It starts with the planet - downloading OSM the right way
Posted by pnorman on 17 January 2018 in English.This is a repost of an entry on my blog.
To do something with OpenStreetMap data, we have to download it first. This can be the entire data from planet.openstreetmap.org or a smaller extract from a provider like Geofabrik. If you’re doing this manually, it’s easy. Just a single command will call curl
or wget
, or you can download it from the browser. If you want to script it, it’s a bit harder. You have to worry about error conditions, what can go wrong, and make sure everything can happen unattended. So, to make sure we can do this, we write a simple bash script.

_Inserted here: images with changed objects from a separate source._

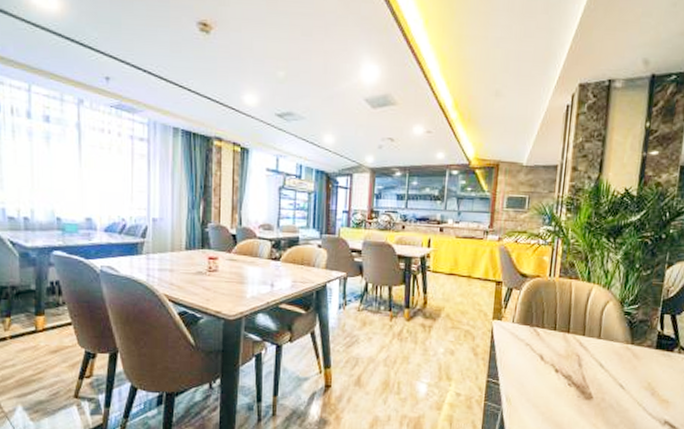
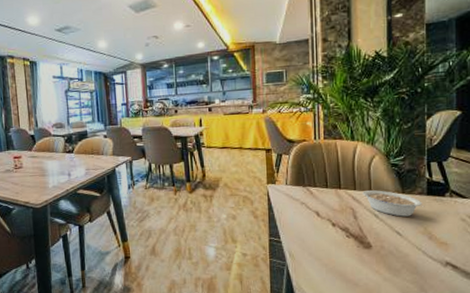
legume: none [591,338,652,369] -> present [362,190,425,217]

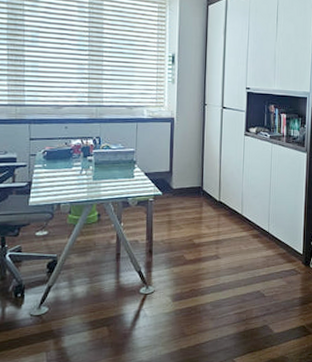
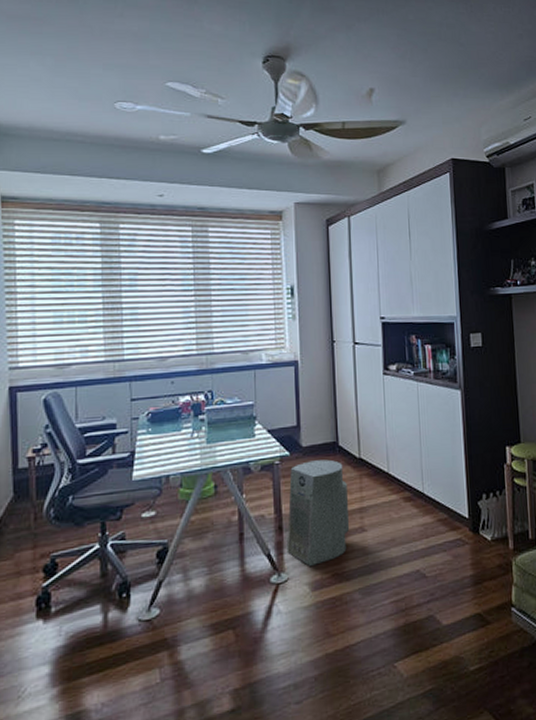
air purifier: none [154,200,207,282] -> present [286,459,350,566]

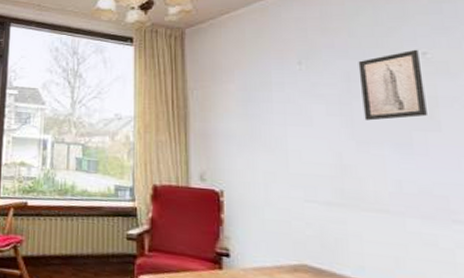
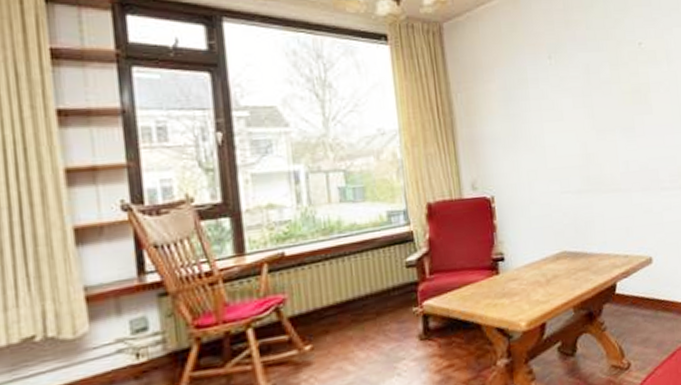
wall art: present [358,49,427,121] -> none [594,40,643,110]

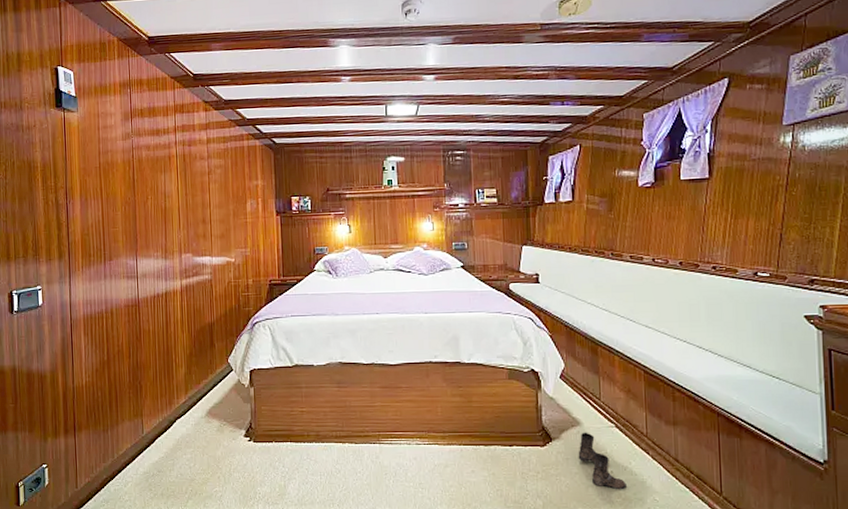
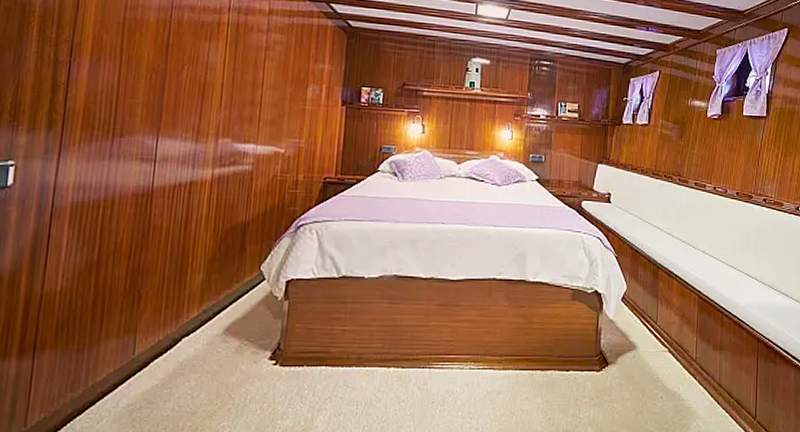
boots: present [578,432,627,490] -> none [631,356,674,416]

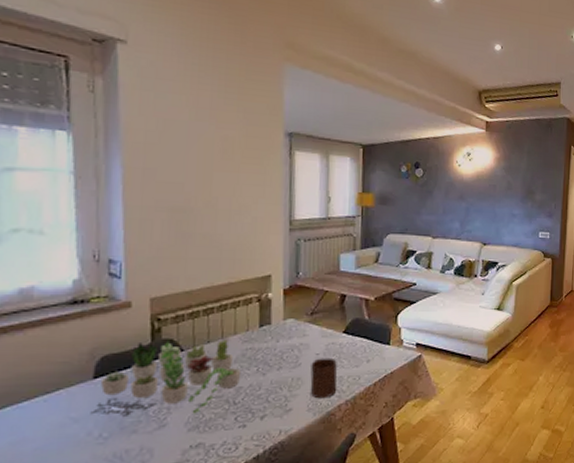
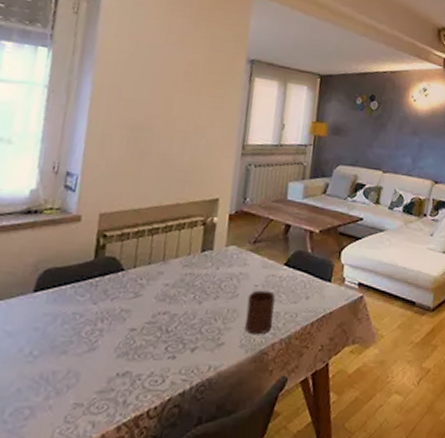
succulent plant: present [90,339,240,416] -> none [25,258,177,339]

The goal of the script is to download the OSM data to a known file name, and return 0 if successful, or 1 if an error occurred. Also, to keep track of what was downloaded, we’ll make two files with information on what was downloaded, and what state it’s in: state.txt
and configuration.txt
. These will be compatible with osmosis, the standard tool for updating OpenStreetMap data.
Before doing anything else, we specify that this is a bash script, and that if anything goes wrong, the script is supposed to exit.
#!/usr/bin/env bash
set -euf -o pipefail
Next, we put the information about what’s being downloaded, and where, into variables. It’s traditional to use the Geofabrik Liechtenstein extract for testing, but the same scripts will work with the planet.
PLANET_FILE='data.osm.pbf'
PLANET_URL='http://download.geofabrik.de/europe/liechtenstein-latest.osm.pbf'
PLANET_MD5_URL="${PLANET_URL}.md5"
We’ll be using curl to download the data, and every time we call it, we want to add the options -s
and -L
. Respectively, these make curl silent and cause it to follow redirects. Two files are needed: the data, and it’s md5 sum. The md5 file looks something like 27f7... liechtenstein-latest.osm.pbf
. The problem with this is we’re saving the file as $PLANET_FILE
, not liechtenstein-latest.osm.pbf
. A bit of manipulation with cut
fixes this.